Ho sempre lavorato. Coltivavamo di tutto, non ci mancava mai niente da mangiare. Raccoglievamo olive e castagne, che in parte davamo ai maiali. Usavamo tanto olio, ne abbiamo avuto sempre in abbondanza. Abbiamo lavorato, però non ci è mancato mai niente. Nemmeno nell’anno della guerra. Ho lavorato a Sanza, ai Farnetani, quando mietevamo il grano trasportavamo i fasci di spighe in testa e li portavamo nell’aia sopra il ‘casino’, lì c’erano i buoi e ‘pisavamo’ il raccolto. Ho lavorato pure sul Monte Cervati quando i napoletani misero le caldaie verso il Ponte dell’Inferno. Io con altre ragazze raccoglievo la lavanda. Abbiamo alloggiato in una casa con un sacco di paglia a terra, per quasi un mese. C’era un’anziana che faceva il caporale; noi per la via dei muli trasportavamo 60 kg di ‘spiga grossa’, lavanda, in testa. Non so come arrivavamo giù e i napoletani si arrabbiavano pure perché ritenevano che i sacchi non fossero pieni del tutto. Ho lavorato tanto in vita mia, sono arrivata fino ad oggi con la salute, grazie a Dio. Nei boschi sanzesi ho aiutato pure i carbonai, trasportando 5 fascine a viaggio. Anche a Caselle ho lavorato. Solo ad una parte non sono andata: a Battipaglia a raccogliere pomodori. Non andai perché mio padre mi iscrisse ai coltivatori diretti.
- Cosa portavate da mangiare durante le giornate di lavoro in campagna? E oggi qual è la sua dieta?

▬▬▬

# Compito
Nel brano, quanti chili di lavanda si portavano in testa lungo la via dei muli? Le righe qui sotto sono materiale a sé, separato dal brano.

# Dati
▬▬▬

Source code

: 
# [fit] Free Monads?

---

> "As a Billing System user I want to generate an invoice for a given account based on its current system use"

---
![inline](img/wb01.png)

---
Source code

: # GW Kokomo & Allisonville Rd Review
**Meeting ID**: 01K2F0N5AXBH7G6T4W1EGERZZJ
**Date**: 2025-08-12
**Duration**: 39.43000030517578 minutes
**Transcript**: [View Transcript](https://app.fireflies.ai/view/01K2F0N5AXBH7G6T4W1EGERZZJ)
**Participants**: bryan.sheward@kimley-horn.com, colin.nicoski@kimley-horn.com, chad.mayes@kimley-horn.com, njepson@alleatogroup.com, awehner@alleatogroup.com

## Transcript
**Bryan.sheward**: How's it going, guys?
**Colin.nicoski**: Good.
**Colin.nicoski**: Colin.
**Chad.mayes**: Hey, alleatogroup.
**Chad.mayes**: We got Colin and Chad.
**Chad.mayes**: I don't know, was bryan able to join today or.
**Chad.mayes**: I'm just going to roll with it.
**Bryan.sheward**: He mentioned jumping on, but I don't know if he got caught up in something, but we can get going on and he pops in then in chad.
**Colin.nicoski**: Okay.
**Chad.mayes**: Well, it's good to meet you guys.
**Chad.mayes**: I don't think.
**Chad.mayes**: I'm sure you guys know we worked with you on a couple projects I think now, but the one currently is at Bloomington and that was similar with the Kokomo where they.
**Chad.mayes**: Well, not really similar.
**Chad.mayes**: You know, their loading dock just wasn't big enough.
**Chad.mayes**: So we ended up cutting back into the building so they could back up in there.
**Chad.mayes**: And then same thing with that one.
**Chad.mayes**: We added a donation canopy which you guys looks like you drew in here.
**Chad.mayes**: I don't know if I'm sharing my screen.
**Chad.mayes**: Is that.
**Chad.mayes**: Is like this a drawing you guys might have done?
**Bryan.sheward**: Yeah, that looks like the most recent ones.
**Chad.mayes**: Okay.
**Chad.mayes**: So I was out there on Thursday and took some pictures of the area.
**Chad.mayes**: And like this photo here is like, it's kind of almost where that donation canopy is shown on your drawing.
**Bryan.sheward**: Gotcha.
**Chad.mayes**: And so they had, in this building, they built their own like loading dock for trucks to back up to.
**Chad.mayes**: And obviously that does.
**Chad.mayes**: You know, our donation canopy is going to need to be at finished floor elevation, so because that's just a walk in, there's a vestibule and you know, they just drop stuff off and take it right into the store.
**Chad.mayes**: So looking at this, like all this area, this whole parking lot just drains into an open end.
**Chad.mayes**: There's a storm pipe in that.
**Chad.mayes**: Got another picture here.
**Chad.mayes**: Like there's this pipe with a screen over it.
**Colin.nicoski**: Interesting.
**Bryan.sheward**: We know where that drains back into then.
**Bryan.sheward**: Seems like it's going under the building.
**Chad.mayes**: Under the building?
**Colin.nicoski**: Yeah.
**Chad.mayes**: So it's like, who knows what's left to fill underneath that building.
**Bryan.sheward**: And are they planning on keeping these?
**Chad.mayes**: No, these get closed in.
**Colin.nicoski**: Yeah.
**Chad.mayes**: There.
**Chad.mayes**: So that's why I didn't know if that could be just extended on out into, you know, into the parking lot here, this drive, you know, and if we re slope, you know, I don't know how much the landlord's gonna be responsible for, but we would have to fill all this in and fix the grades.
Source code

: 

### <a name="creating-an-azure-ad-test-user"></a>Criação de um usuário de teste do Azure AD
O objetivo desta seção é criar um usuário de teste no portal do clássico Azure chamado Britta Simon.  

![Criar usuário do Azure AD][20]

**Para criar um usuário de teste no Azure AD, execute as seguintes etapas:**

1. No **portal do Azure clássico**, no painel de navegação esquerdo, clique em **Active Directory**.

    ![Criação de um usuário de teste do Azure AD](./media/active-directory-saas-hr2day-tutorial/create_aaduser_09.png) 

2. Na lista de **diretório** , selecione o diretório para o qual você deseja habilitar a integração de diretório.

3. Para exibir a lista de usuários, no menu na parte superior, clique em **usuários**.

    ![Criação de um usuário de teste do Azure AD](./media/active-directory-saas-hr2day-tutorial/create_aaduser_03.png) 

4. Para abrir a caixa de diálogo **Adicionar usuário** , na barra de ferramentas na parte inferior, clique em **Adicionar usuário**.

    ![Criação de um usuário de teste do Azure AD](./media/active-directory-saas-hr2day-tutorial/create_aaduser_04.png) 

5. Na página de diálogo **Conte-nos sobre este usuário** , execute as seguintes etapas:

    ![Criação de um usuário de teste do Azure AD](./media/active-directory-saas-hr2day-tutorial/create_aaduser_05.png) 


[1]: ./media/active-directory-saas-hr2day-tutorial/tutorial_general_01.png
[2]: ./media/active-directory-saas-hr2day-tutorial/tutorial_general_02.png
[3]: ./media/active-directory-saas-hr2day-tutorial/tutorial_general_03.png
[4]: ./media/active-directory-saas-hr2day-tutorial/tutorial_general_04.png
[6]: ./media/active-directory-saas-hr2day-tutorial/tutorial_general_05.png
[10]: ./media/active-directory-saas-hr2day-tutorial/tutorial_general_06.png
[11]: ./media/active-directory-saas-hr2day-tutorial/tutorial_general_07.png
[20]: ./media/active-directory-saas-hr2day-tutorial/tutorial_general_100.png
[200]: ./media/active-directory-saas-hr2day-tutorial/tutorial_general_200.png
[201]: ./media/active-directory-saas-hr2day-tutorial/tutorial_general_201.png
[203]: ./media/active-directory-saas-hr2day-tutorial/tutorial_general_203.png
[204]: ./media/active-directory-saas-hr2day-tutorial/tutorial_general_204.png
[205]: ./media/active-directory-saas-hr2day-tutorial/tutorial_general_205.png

▬▬▬

# Risposta
60 kg.